Work task
Rewrite the rows from the start through the line containing "Reading left to", changing "greatest" to "highest" and keeping everything else the same. Leave the pictures out of your answer.

Data excerpts
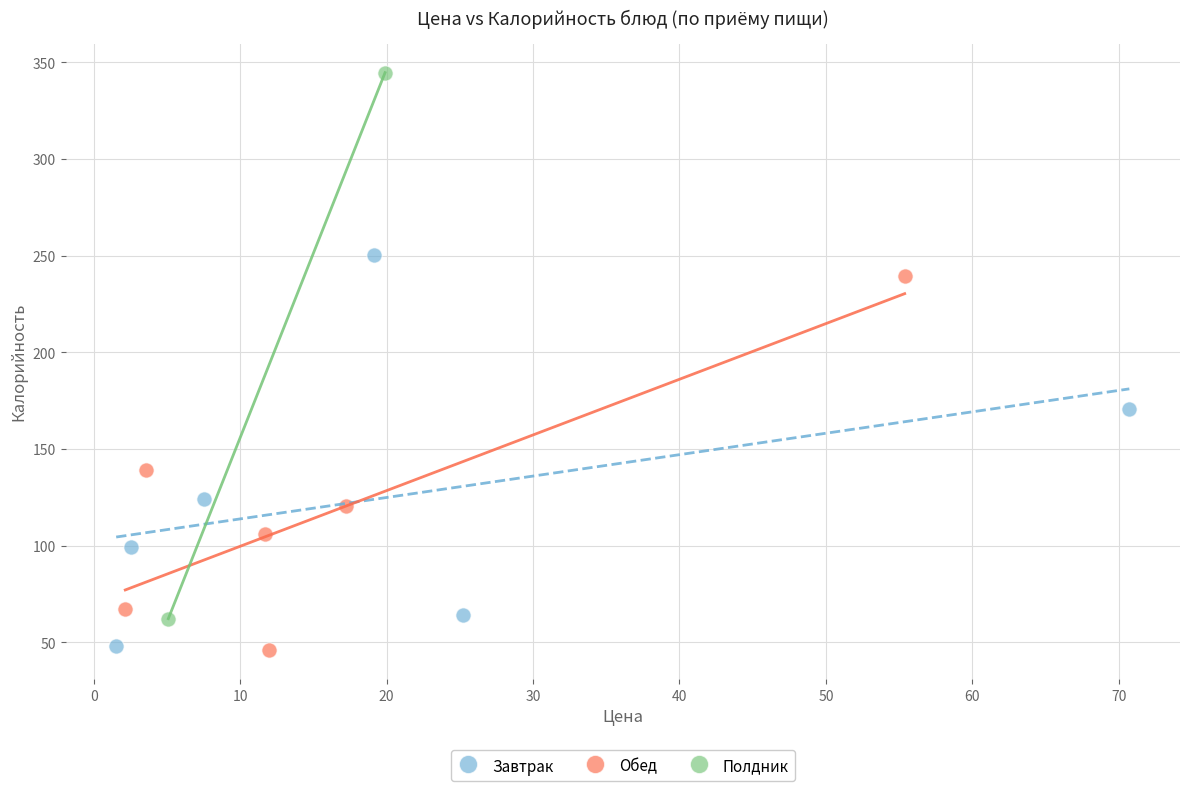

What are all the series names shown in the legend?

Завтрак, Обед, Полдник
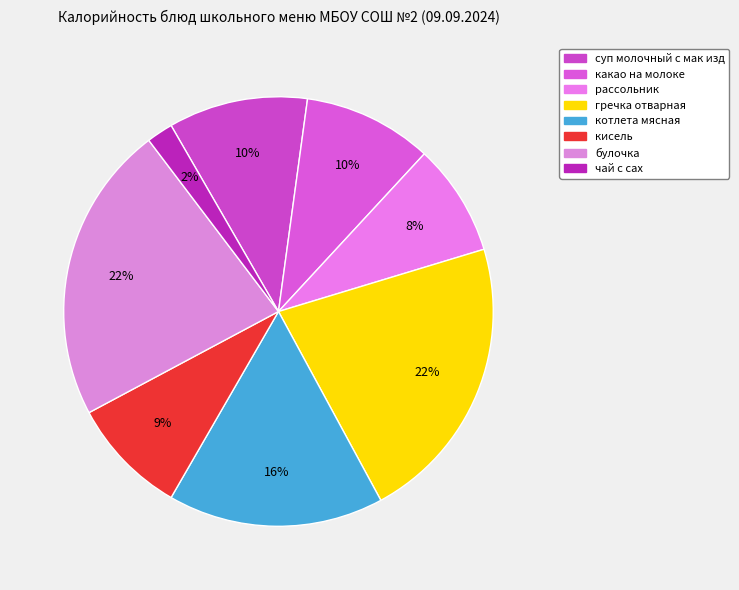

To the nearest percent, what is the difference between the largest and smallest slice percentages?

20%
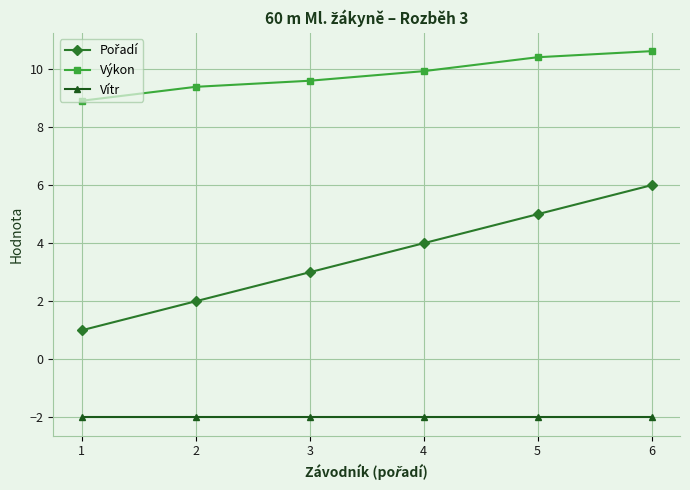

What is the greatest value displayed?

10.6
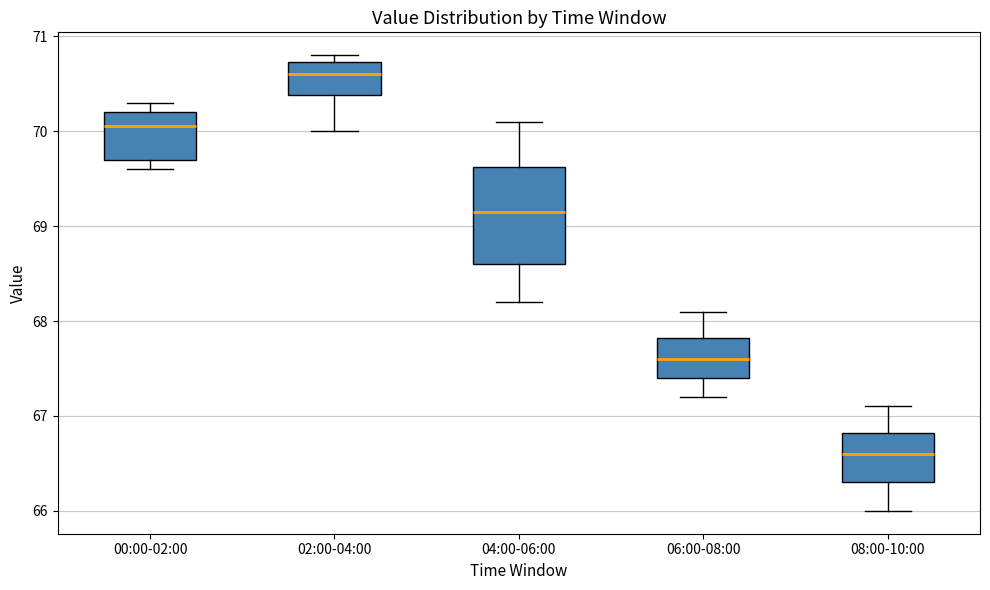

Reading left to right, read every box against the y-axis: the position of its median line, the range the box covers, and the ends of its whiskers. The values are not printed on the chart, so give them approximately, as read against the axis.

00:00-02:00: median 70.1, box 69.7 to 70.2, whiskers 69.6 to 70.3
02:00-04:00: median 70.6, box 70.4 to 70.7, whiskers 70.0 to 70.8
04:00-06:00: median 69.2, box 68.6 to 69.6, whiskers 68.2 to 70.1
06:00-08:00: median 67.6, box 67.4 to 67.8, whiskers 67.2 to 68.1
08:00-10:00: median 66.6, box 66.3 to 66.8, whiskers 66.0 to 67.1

Output for this task
What are all the series names shown in the legend?

Завтрак, Обед, Полдник

To the nearest percent, what is the difference between the largest and smallest slice percentages?

20%

What is the highest value displayed?

10.6

Reading left to right, read every box against the y-axis: the position of its median line, the range the box covers, and the ends of its whiskers. The values are not printed on the chart, so give them approximately, as read against the axis.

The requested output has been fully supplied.